## Task instructions
Check each line of the records below for the word "Microeconomics" and copy those where it appears.

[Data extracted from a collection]
• • • •

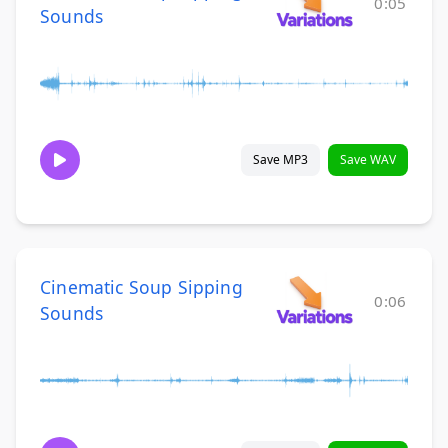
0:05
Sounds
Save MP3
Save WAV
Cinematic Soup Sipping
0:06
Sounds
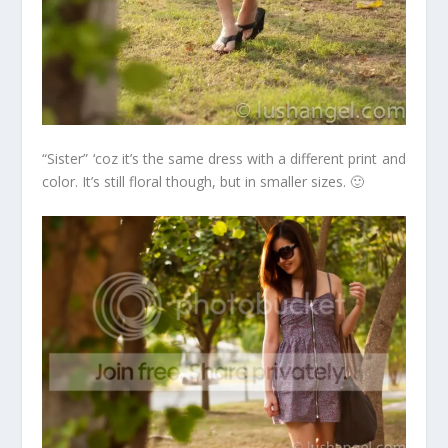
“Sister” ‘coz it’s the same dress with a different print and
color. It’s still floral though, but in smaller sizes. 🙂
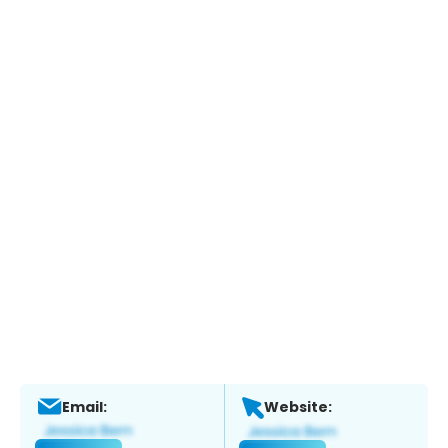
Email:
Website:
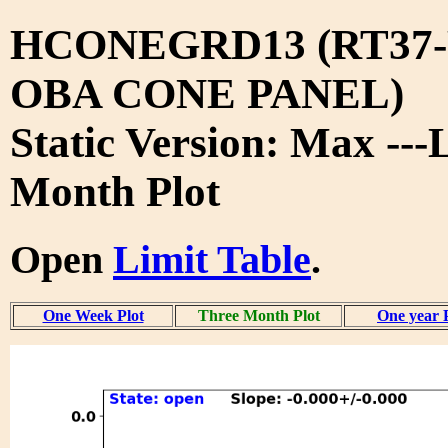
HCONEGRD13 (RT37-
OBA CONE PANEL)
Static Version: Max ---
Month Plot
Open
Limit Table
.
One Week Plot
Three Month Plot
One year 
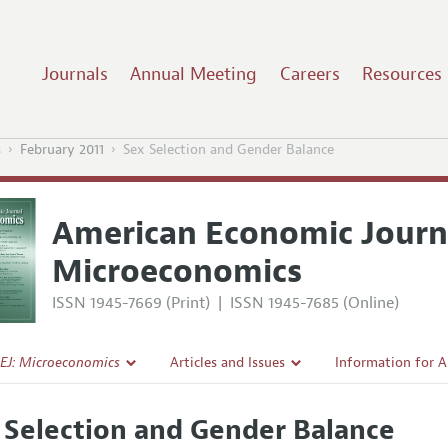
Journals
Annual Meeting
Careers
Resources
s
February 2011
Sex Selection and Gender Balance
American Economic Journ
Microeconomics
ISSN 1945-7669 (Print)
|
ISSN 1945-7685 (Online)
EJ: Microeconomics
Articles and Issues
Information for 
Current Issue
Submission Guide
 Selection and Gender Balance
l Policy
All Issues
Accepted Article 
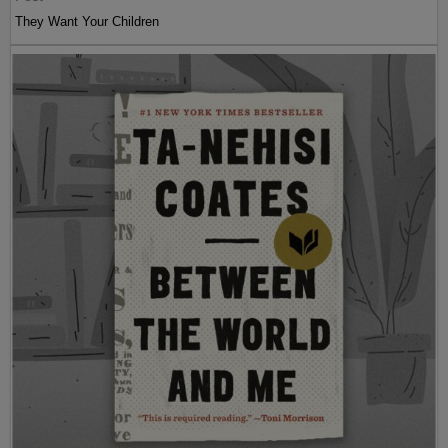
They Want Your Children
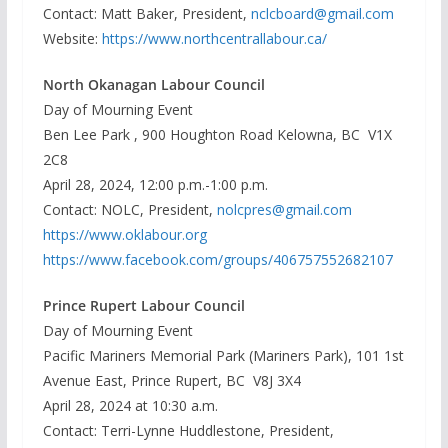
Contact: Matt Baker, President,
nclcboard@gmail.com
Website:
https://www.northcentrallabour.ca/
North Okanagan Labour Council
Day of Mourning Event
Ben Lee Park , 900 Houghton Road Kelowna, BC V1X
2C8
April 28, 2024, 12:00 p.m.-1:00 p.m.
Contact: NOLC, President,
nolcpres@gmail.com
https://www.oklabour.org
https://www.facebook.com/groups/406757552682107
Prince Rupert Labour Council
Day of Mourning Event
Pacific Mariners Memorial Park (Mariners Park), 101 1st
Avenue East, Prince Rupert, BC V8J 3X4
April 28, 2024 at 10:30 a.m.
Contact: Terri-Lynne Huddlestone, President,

• • • •

## Output of the task
Microeconomics
EJ: Microeconomics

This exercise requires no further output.